**Selected passage:**
----------

Conventional outlets don't get to look at voter files. I do.

Alex Wong/Getty Images

Last month, my company, Clarity Campaign Labs, collaborated with Sasha Issenberg and The New Republic to produce an in-depth analysis of the 2014 electoral landscape, with a particular eye towards the Senate map.

Not surprisingly, among the positive feedback we’ve received, some criticisms emerged. Harry Enten, a blogger at 538 whose work I deeply admire and enjoy, published one such criticism a week ago and a related story that was posted today. In Enten’s original piece, he questioned the accuracy of the Senate race rankings that appeared as part of the New Republic piece. A large part of his criticism stemmed from his skepticism towards the survey that we conducted as part of the story.

To take a step back here: This survey, and the analysis of the results that appeared in the story, was presented in a very different fashion than the sort of data that most journalists have access to, or are accustomed to seeing. For that reason, I can understand the confusion Enten displayed in his initial criticism.

----------

**Material provided:**

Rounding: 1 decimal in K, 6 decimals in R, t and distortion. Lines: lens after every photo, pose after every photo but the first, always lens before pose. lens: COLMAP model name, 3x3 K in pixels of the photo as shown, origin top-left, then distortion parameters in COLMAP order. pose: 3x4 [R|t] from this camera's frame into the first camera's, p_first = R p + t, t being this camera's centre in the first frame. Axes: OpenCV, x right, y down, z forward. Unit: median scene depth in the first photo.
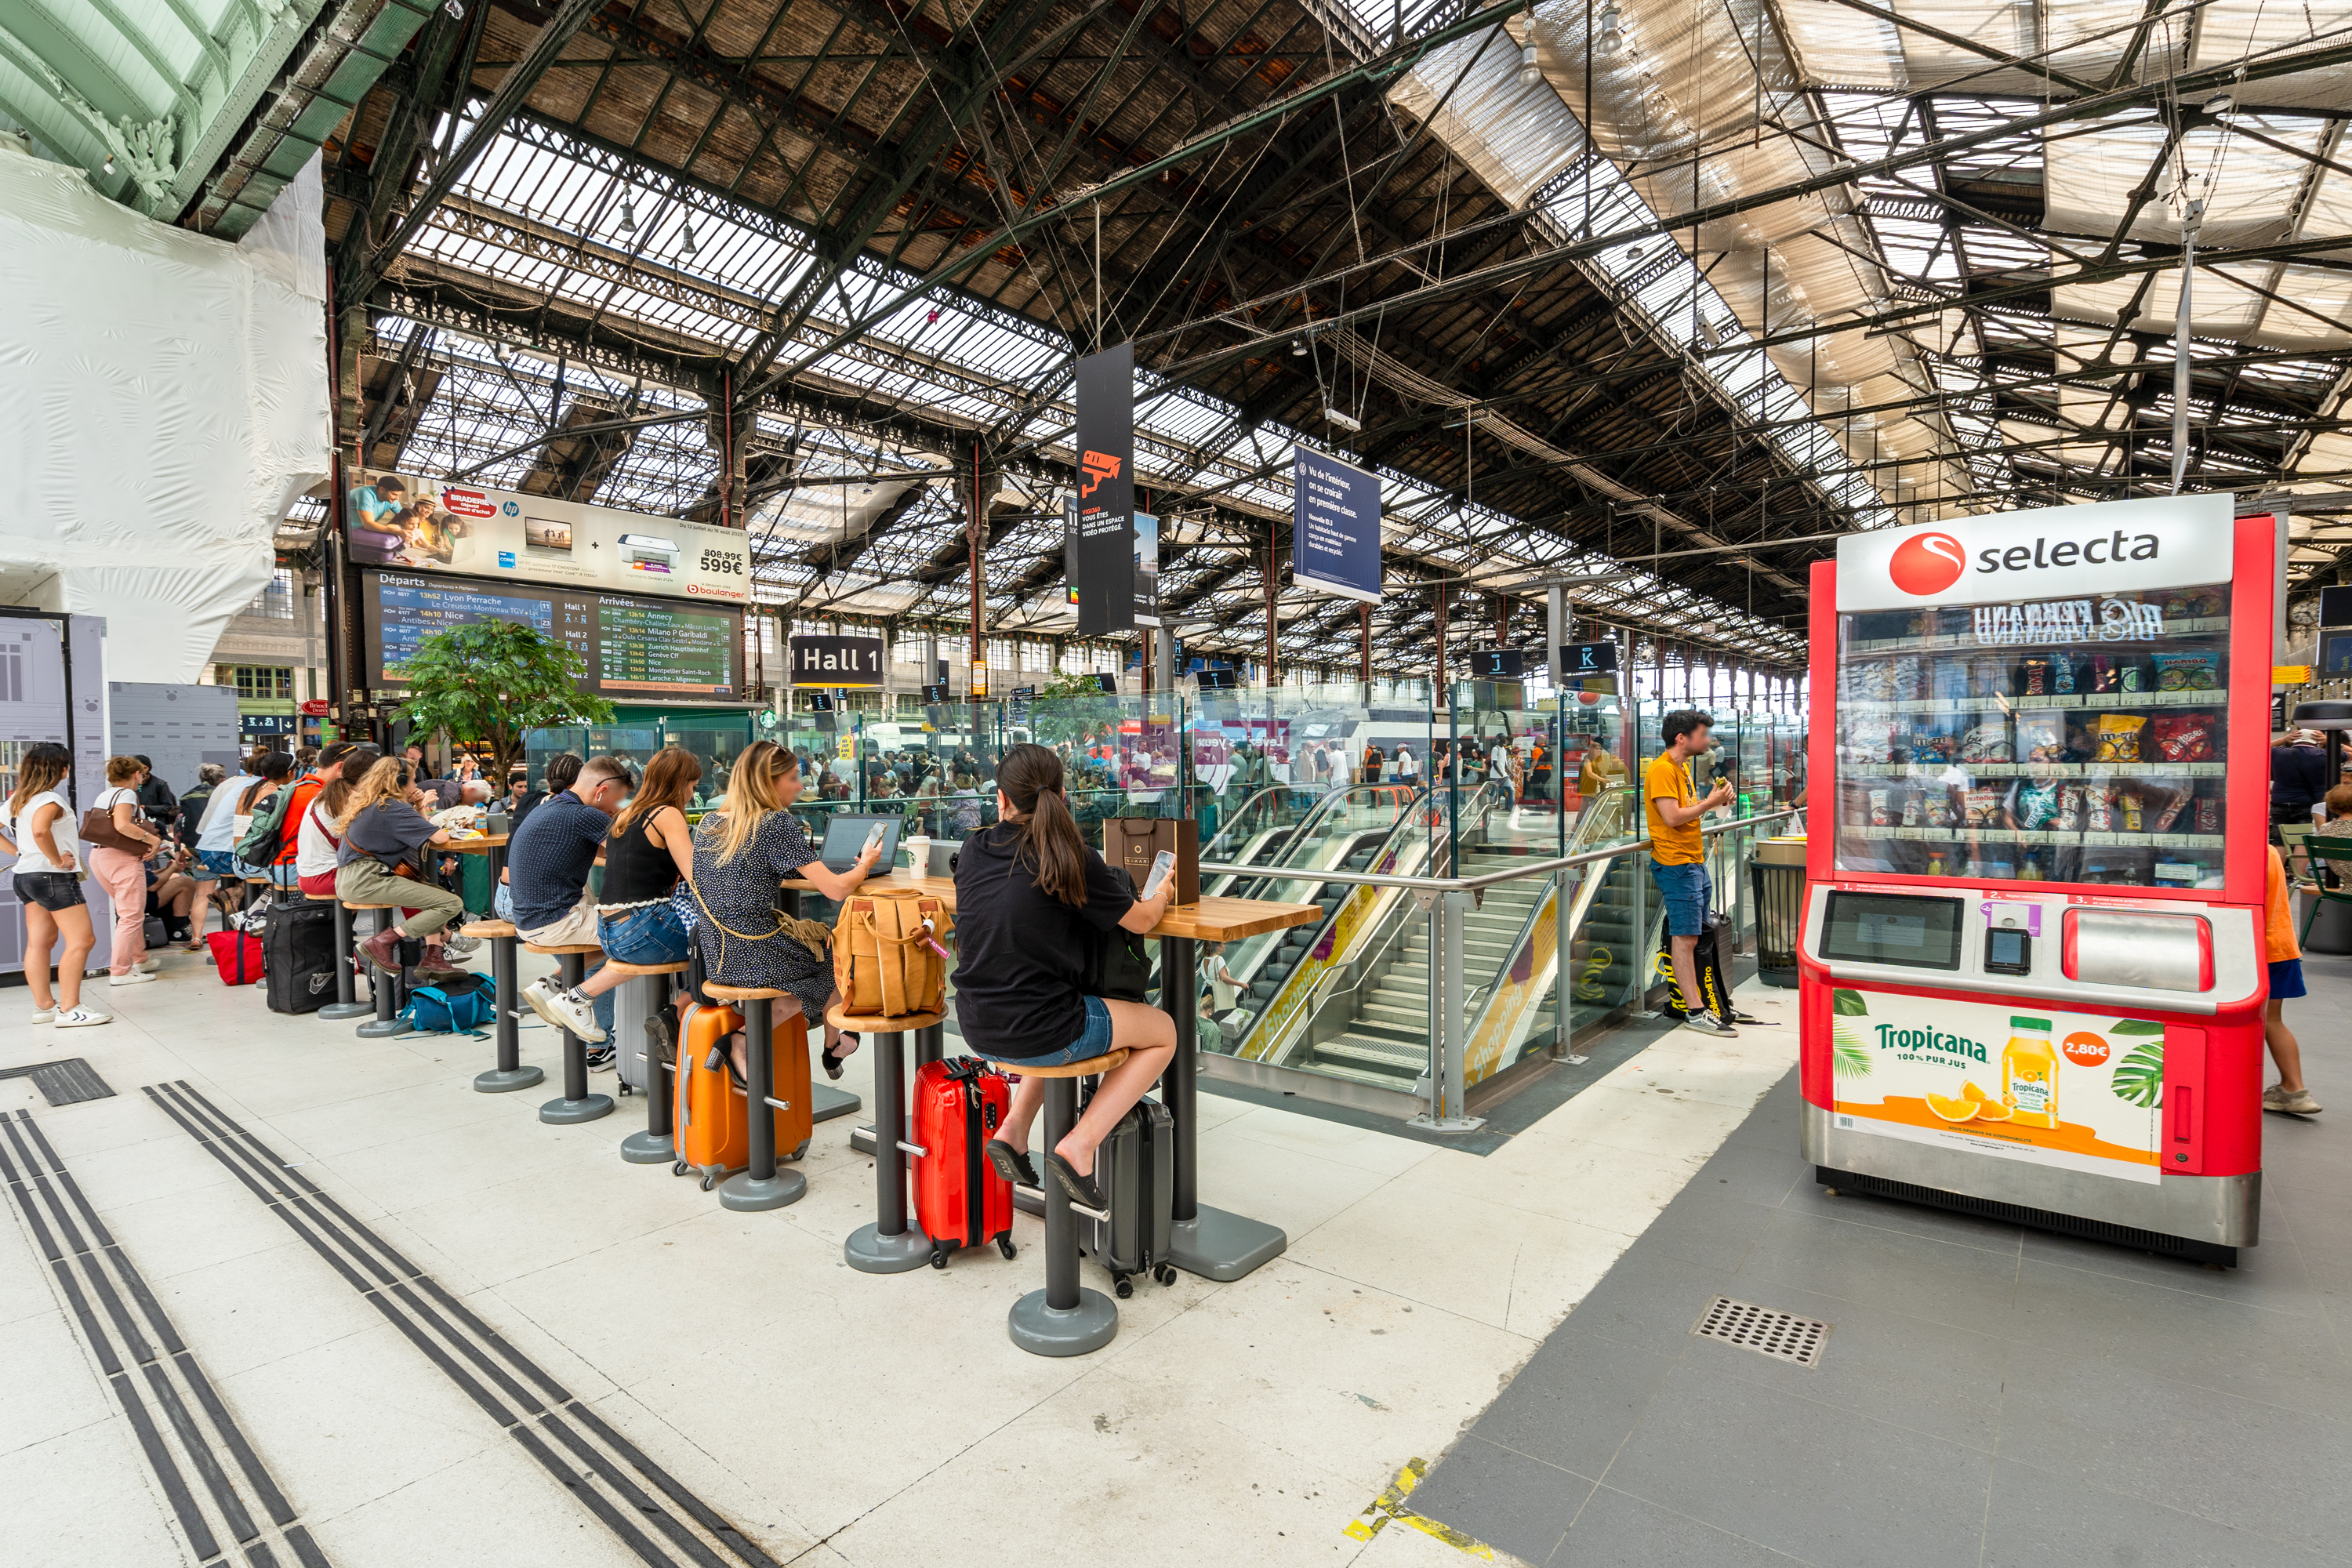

----------

**Problem requirements:**
Please reproduce the part of the passage on the 2014 Senate analysis starting with "Alex Wong/Getty Images" and going on through "of the story.". The listing stands apart from the passage on the 2014 Senate analysis.

**Task solution:**
Alex Wong/Getty Images

Last month, my company, Clarity Campaign Labs, collaborated with Sasha Issenberg and The New Republic to produce an in-depth analysis of the 2014 electoral landscape, with a particular eye towards the Senate map.

Not surprisingly, among the positive feedback we’ve received, some criticisms emerged. Harry Enten, a blogger at 538 whose work I deeply admire and enjoy, published one such criticism a week ago and a related story that was posted today. In Enten’s original piece, he questioned the accuracy of the Senate race rankings that appeared as part of the New Republic piece. A large part of his criticism stemmed from his skepticism towards the survey that we conducted as part of the story.